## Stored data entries
____________

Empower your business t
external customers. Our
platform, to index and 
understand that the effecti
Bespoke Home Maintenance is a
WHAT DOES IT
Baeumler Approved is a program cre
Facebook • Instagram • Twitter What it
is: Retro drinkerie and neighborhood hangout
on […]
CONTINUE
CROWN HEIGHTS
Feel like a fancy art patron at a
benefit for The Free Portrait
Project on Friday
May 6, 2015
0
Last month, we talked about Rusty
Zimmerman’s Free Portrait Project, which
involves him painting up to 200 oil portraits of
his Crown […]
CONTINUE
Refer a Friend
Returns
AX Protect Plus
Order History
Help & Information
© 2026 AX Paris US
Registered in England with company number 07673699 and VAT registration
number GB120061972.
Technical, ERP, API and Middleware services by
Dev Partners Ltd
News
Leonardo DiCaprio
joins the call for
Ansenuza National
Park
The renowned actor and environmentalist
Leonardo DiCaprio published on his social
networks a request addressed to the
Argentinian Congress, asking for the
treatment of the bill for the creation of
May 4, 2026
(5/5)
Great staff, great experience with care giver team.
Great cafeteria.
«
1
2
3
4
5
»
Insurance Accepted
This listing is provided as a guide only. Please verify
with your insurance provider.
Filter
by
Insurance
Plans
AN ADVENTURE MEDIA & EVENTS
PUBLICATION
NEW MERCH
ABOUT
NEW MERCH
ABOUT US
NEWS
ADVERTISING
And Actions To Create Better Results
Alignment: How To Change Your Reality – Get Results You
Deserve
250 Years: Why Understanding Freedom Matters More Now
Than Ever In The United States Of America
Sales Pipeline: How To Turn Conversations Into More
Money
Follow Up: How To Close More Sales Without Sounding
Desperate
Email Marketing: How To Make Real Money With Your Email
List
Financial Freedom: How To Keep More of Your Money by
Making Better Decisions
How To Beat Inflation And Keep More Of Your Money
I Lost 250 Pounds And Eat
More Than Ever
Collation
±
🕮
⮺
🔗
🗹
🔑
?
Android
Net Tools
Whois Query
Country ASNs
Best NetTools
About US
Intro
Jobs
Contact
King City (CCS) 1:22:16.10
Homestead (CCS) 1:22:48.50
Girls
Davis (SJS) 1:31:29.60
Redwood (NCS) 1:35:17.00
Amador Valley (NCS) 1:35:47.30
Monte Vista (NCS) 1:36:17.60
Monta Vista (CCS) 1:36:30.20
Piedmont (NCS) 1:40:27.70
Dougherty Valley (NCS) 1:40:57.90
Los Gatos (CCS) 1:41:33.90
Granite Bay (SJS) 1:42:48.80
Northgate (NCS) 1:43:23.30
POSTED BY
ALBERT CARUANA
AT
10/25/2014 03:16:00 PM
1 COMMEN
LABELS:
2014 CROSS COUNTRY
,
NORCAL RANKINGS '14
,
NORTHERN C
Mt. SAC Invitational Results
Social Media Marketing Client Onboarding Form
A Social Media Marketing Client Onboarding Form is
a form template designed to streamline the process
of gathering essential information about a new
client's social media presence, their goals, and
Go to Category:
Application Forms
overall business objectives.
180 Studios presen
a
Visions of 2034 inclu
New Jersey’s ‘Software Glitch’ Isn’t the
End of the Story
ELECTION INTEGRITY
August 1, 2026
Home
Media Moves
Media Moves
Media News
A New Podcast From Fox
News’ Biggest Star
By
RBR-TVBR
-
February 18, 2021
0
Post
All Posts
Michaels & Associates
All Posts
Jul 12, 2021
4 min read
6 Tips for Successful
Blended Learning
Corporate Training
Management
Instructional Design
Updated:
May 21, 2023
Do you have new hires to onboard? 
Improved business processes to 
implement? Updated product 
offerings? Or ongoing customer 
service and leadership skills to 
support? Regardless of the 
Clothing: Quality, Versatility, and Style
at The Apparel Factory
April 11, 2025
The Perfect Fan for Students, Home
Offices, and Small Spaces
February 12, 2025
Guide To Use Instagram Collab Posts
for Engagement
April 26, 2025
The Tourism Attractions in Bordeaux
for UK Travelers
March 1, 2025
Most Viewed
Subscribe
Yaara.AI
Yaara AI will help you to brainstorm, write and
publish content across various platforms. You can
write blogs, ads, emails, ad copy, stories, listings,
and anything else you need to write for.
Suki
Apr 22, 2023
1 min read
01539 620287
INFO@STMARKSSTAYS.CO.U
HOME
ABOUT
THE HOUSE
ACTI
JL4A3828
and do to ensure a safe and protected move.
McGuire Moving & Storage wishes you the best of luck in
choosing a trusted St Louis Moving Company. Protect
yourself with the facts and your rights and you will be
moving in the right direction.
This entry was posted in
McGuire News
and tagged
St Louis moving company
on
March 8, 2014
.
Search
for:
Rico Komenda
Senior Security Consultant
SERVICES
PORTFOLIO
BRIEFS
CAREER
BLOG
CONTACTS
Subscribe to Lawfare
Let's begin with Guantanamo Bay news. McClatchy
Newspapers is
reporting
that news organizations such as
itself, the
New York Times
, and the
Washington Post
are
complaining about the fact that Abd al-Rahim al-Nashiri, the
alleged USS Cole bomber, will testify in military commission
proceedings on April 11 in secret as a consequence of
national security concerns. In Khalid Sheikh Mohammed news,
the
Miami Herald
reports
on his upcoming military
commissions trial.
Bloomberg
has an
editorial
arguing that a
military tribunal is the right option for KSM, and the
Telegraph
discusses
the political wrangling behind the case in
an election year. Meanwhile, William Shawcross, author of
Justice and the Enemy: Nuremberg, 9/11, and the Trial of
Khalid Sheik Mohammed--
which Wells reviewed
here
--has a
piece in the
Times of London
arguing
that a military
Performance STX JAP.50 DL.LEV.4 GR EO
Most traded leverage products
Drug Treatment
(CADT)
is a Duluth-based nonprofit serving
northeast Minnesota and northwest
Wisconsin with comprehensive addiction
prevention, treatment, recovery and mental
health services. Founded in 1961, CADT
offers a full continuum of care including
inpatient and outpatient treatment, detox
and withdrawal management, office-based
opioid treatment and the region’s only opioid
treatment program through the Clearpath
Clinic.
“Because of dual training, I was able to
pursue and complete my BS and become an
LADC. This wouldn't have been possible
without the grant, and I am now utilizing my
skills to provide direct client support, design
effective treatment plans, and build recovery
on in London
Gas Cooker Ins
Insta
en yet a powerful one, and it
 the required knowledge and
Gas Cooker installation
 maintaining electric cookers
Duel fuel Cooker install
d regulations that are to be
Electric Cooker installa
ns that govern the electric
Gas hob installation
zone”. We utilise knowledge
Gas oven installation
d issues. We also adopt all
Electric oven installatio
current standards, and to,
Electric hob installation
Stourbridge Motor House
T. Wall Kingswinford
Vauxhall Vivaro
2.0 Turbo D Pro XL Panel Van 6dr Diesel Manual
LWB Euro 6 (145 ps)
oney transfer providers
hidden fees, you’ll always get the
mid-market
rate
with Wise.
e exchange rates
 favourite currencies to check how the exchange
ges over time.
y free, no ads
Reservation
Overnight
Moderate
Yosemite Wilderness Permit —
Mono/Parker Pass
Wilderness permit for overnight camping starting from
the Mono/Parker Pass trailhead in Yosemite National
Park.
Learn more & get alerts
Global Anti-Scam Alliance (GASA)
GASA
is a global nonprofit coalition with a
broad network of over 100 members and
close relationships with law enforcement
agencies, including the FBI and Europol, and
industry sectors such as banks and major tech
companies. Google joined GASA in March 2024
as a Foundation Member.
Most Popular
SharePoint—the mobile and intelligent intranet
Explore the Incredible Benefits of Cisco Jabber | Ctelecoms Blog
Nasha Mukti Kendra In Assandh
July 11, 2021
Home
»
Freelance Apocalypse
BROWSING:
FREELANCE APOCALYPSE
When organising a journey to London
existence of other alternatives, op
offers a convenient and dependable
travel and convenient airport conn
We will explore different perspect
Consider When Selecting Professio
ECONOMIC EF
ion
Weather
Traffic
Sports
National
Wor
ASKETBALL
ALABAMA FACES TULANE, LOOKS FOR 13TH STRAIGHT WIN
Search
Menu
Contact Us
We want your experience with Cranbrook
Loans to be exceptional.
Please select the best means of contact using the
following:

____________

## Job item
Copy out every line of the records that the string "Sales" appears in.

## Output of the exercise
Sales Pipeline: How To Turn Conversations Into More
Follow Up: How To Close More Sales Without Sounding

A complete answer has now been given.